A problem associated with a high-speed computing network is data (or packet) loss due to data connection(s) (or data link) and/or device failure. For example, when data packets are sent to a recipient, the recipient router may drop the data packets because the router is not ready to process and route the data packets. As such, data loss can occur when the link and router are not fully functional at the same time.

SUMMARY

A communication network capable of providing PWE to VRF network application using dual-homing protection for improving data integrity is disclosed. After a primary router is recovered from an earlier device failure, a first link configured to transmit data packets between the primary router and an access switch is reestablished. Upon reestablishing a second link which facilitates data transmission between the primary router and other network elements, a network discovery process using a network reachability protocol is initiated to identify routing paths associated with the primary router. A routing table in the primary router is subsequently updated in accordance with the routing paths. When the routing table, according to a predefined condition, is completed or at least partially completed, a ready message is issued by the primary router to the access switch. The ready message indicates that a switchover or a reversion of network service between primary router and backup router should take place.

DETAILED DESCRIPTION

Exemplary embodiment(s) of the present invention is described herein in the context of a method, device, and apparatus of improving network performance during a switchover from a backup router to a primary router using a delay-switching circuit.

Those of ordinary skills in the art will realize that the following detailed description of the exemplary embodiment(s) is illustrative only and is not intended to be in any way limiting. Other embodiments will readily suggest themselves to such skilled persons having the benefit of this disclosure. Reference will now be made in detail to implementations of the exemplary embodiment(s) as illustrated in the accompanying drawings. The same reference indicators will be used throughout the drawings and the following detailed description to refer to the same or like parts.

In the interest of clarity, not all of the routine features of the implementations described herein are shown and described. It will, of course, be understood that in the development of any such actual implementation, numerous implementation-specific decisions may be made in order to achieve the developer's specific goals, such as compliance with application- and business-related constraints, and that these specific goals will vary from one implementation to another and from one developer to another. Moreover, it will be understood that such a development effort might be complex and time-consuming, but would nevertheless be a routine undertaking of engineering for those of ordinary skills in the art having the benefit of embodiment(s) of this disclosure.

Various embodiments of the present invention illustrated in the drawings may not be drawn to scale. Rather, the dimensions of the various features may be expanded or reduced for clarity. In addition, some of the drawings may be simplified for clarity. Thus, the drawings may not depict all of the components of a given apparatus (e.g., device) or method.
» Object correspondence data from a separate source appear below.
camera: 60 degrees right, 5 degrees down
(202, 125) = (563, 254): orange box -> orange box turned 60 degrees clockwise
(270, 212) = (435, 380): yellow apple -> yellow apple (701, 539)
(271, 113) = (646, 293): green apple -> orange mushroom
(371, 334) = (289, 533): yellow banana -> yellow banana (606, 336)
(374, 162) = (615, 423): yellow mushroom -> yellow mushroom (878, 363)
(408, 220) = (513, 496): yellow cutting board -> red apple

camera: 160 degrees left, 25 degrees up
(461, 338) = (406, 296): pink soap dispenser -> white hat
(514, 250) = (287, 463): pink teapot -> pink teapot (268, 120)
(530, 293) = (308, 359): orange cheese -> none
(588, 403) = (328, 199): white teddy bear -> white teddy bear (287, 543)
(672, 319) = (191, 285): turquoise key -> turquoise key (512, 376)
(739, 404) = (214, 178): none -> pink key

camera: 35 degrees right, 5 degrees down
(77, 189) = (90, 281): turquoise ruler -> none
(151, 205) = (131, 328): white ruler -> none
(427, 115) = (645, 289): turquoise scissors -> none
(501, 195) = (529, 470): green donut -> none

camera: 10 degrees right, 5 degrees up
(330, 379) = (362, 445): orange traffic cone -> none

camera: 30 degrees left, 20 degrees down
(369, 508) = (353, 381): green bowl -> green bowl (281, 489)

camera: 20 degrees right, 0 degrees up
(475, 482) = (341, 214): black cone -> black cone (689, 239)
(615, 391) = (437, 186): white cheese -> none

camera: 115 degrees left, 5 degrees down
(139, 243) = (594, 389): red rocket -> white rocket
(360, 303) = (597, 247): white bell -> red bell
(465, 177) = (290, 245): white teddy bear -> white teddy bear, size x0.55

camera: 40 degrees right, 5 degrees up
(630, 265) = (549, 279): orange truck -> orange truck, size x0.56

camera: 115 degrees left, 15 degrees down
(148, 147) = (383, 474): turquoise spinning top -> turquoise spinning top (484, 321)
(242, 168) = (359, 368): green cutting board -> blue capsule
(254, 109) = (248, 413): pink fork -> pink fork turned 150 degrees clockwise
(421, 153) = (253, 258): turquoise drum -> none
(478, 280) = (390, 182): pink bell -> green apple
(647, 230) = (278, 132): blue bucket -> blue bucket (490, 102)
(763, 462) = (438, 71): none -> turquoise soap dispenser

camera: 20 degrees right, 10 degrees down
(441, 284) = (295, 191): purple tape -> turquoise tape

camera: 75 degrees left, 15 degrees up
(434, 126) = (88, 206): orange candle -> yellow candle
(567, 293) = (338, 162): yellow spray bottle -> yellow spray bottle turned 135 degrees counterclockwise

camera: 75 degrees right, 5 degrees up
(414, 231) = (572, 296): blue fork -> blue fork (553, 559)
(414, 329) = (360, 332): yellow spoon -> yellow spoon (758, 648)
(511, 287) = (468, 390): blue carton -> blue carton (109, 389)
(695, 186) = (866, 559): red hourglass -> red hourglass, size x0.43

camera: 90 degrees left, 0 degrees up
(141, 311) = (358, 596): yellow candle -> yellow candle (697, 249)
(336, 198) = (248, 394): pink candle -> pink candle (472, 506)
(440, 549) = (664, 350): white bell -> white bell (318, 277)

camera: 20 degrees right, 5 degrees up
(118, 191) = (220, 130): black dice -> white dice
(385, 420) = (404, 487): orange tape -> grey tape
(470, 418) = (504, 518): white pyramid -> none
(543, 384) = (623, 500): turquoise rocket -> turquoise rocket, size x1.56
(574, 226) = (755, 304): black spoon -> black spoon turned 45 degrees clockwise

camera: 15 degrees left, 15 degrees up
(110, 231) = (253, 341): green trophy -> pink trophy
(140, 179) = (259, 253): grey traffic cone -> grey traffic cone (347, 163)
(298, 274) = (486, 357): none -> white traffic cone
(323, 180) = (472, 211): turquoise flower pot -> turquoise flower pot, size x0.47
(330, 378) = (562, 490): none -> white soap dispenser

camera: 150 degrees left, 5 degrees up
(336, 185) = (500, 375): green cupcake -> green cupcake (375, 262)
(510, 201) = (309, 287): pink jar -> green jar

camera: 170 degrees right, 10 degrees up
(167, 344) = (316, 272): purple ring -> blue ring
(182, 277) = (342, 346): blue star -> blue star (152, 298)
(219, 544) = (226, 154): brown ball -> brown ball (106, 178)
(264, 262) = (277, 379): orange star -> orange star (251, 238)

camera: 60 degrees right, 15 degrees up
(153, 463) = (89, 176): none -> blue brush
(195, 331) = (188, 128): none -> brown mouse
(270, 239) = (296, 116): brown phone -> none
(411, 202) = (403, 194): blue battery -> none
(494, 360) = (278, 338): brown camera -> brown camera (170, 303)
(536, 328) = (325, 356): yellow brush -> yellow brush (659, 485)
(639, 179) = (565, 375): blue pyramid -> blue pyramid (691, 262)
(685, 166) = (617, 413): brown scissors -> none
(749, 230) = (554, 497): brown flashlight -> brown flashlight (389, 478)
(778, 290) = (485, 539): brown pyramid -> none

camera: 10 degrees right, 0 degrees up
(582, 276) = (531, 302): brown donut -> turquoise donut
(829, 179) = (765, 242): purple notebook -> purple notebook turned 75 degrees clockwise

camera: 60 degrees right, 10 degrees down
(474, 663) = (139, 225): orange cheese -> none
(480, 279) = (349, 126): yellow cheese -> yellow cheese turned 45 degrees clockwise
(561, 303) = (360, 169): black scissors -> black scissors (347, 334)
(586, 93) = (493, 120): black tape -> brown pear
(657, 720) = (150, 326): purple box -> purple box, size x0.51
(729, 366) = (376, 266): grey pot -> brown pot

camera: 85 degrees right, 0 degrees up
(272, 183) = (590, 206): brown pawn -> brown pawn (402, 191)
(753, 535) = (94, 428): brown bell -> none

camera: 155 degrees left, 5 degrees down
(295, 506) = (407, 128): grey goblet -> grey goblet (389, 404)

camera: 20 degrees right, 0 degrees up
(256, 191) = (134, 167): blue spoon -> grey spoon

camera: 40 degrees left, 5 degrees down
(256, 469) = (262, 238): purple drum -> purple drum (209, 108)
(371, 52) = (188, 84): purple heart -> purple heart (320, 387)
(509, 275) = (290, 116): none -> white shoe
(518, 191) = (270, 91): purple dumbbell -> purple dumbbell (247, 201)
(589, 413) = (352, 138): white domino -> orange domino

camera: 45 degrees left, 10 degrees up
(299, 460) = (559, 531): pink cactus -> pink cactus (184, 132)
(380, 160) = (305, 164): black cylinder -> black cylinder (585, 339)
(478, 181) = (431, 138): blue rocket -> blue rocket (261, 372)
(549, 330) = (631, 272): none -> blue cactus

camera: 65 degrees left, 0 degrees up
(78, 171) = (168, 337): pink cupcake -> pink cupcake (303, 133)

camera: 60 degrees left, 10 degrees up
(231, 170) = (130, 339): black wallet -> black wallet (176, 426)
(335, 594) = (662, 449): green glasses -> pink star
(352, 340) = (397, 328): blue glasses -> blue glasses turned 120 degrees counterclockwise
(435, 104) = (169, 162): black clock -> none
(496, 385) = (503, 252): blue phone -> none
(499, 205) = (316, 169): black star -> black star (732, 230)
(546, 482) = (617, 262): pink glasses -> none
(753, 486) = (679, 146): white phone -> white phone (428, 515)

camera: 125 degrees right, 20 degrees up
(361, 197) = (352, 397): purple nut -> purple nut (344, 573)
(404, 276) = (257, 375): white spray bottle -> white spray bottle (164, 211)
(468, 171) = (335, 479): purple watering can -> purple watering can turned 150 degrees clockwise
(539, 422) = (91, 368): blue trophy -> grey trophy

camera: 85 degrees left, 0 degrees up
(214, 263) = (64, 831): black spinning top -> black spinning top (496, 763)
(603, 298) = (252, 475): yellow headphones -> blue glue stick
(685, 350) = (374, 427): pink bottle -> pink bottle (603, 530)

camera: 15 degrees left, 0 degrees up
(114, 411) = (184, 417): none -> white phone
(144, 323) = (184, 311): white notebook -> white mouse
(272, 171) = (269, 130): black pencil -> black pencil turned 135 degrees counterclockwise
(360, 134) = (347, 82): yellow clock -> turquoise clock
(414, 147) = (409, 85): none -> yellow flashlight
The term “system” is used generically herein to describe any number of components, elements, sub-systems, devices, packet switch elements, packet switches, access switches, routers, networks, computer and/or communication devices or mechanisms, or combinations of components thereof. The term “computer” includes a processor, memory, and buses capable of executing instruction wherein the computer refers to one or a cluster of computers, personal computers, workstations, mainframes, or combinations of computers thereof.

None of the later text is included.